Alkaline protease is an important virulence factor, because it promotes the development of bacteria within the infected host and interferes with immune system [30]. The gene encoding this protease was prevalent in the strains isolated from patients with PNU or a BSI, but was less prevalent in the strains isolated from patients with a UTI. This result suggested that alkaline protease may not be significantly involved in the pathogenesis of UTI. The urinary tract may not provide the substrate required for expression of the aprA gene [30].

Most of the clinical isolates carried genes involved in phenazine production. The two phenazine genes (phzM, phzS) were detected more frequently among isolates from BSI samples, compared with isolates from UTI or PNU samples. None of the virulence factors genes were associated with patient age.

Rapid tests that detect virulence genes may help to resolve the increasing problem of the association between virulence and resistance. These tests may be very helpful for clinicians because they could be used to confirm that the virulence markers are present (i.e. in blood) before the bacteria can be isolated.

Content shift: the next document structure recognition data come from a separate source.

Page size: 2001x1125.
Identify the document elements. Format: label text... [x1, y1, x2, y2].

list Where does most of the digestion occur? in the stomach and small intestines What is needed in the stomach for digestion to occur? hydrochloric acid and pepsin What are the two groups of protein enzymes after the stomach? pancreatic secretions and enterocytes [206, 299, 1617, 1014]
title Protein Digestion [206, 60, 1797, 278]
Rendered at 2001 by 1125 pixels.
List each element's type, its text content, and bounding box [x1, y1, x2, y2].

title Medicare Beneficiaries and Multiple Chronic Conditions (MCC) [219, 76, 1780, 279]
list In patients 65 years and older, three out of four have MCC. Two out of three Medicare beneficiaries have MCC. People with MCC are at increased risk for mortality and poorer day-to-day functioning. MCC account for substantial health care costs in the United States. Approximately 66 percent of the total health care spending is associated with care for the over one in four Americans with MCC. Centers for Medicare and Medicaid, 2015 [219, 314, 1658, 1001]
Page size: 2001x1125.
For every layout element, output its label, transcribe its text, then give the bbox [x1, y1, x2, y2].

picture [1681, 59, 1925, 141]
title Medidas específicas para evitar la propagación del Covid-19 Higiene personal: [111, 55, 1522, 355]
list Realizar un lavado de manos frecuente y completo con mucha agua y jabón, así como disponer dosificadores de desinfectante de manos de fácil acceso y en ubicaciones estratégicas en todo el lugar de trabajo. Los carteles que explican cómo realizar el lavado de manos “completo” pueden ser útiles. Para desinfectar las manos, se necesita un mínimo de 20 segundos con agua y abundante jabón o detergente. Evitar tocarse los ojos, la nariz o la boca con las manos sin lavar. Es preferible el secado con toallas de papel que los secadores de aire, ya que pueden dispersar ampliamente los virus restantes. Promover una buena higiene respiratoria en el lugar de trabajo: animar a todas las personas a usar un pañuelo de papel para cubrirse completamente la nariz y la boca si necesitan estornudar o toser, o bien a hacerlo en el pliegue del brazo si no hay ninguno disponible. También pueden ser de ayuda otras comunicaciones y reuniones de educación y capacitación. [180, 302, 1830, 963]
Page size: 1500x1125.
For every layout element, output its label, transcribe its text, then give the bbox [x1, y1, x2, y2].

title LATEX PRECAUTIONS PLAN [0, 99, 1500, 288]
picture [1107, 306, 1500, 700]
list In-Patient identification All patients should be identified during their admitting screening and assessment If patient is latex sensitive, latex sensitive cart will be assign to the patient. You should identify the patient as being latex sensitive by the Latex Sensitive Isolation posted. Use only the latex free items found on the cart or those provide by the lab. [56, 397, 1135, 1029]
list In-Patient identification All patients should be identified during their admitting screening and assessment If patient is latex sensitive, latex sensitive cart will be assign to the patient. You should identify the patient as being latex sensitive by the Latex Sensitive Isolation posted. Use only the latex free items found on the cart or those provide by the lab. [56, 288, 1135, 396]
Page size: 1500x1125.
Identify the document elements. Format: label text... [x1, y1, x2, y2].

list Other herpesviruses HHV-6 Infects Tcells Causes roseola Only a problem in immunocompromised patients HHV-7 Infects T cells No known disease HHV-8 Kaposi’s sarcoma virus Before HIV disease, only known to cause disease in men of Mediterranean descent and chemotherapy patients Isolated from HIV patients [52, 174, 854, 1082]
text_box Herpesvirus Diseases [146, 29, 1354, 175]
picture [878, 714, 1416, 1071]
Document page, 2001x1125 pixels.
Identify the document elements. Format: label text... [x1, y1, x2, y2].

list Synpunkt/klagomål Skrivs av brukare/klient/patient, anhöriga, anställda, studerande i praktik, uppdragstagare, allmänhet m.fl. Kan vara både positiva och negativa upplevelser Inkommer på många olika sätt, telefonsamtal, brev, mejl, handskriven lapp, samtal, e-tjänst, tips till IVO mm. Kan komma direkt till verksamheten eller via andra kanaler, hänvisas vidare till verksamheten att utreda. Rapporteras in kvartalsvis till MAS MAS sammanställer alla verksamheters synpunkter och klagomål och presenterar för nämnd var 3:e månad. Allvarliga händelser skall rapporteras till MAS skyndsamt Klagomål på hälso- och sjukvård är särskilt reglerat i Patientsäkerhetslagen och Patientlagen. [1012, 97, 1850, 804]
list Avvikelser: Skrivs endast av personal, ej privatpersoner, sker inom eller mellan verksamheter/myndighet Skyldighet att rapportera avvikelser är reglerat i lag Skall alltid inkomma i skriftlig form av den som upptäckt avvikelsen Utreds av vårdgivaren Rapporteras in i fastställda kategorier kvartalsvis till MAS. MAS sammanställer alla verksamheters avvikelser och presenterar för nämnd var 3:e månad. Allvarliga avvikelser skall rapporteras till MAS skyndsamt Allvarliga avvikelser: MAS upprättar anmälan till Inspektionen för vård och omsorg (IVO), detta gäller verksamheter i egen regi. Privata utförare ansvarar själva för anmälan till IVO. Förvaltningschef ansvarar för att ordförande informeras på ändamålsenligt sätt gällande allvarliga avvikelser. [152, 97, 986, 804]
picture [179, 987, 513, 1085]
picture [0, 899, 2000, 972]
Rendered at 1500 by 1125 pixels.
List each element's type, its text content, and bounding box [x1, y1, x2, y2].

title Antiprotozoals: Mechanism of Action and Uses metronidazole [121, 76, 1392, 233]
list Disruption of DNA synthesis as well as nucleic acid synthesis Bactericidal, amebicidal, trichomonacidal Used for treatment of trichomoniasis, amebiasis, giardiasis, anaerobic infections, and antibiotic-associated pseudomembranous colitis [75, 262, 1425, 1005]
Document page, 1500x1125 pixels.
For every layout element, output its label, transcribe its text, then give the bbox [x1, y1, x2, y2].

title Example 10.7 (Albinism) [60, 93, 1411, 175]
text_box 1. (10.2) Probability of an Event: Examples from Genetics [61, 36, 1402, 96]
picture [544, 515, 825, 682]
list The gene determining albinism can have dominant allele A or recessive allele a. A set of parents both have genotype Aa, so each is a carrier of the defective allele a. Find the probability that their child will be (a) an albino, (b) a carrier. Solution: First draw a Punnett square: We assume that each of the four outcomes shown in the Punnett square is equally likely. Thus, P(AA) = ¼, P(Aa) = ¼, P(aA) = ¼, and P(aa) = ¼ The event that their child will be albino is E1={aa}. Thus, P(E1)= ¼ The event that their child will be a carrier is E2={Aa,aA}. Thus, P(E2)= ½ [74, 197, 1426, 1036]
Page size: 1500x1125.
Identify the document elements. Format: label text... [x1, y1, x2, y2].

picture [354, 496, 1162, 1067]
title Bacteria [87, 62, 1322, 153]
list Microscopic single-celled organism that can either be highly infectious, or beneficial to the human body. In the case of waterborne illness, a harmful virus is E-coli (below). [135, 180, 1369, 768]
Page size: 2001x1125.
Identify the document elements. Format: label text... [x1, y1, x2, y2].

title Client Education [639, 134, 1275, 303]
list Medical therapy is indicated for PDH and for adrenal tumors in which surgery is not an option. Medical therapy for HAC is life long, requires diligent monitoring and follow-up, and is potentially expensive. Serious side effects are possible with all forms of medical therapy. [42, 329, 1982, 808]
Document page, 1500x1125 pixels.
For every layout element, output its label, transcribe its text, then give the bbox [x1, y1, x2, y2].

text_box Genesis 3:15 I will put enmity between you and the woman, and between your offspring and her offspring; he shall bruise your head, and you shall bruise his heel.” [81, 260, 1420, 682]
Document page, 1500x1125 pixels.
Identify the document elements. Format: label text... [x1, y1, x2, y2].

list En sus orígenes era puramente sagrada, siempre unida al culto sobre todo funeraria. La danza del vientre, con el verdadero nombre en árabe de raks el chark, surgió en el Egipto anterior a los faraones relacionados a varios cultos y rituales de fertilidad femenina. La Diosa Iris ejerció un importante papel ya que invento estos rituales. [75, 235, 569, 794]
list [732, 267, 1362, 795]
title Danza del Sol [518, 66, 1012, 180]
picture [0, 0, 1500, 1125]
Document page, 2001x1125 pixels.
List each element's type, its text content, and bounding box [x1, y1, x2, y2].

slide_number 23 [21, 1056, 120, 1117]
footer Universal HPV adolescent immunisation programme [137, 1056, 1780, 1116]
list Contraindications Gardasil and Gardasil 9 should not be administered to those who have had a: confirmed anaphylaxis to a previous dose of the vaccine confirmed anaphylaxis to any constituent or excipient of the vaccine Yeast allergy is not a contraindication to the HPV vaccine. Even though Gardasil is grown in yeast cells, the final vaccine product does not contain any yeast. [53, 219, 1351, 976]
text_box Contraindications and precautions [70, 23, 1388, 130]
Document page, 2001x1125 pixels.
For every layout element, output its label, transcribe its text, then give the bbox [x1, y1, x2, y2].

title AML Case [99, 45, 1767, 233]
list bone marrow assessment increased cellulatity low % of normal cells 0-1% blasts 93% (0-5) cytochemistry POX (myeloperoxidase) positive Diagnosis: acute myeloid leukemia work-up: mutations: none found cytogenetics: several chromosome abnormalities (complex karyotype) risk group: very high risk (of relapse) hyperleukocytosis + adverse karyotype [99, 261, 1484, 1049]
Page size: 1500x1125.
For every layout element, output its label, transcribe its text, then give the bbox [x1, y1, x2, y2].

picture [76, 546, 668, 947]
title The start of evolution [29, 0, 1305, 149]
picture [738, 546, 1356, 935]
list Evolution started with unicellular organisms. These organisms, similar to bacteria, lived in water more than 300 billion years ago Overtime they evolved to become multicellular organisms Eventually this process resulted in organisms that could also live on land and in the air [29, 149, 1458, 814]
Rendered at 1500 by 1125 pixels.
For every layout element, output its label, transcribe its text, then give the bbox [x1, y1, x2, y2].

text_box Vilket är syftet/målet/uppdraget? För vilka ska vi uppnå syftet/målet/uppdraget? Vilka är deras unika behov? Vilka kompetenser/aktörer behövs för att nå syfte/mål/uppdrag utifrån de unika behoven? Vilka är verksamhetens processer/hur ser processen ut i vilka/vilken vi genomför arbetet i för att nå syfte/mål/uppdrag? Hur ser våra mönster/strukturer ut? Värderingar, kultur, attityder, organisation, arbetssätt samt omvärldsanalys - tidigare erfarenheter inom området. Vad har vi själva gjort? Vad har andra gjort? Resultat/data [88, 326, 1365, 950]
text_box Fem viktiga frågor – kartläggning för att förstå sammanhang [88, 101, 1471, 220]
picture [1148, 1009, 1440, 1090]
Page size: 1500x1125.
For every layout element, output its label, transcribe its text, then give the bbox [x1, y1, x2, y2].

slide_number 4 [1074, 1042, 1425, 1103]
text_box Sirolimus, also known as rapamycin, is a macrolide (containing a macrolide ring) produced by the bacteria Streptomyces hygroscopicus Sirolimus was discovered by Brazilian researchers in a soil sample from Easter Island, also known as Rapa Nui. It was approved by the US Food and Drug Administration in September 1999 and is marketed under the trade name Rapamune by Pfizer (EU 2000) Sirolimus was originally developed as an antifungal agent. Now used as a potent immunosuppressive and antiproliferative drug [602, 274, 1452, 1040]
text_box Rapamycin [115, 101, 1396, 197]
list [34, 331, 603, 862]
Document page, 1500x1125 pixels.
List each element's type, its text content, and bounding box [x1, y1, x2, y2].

This study revealed that there was a high prevalence of different virulence genes among clinical strains of PA in southern Poland. These genes may be associated with severe infections. Strains isolated from different types of infections exhibited variant virulence gene patterns. The strains isolated from patients with BSIs were especially likely to have characteristics associated with high virulence. Understanding the contribution of selected virulence genes to the outcome of an infection may be important for therapeutic management of patients infected with PA. Future studies should address these mechanisms of virulence and the relationships between virulence and resistance.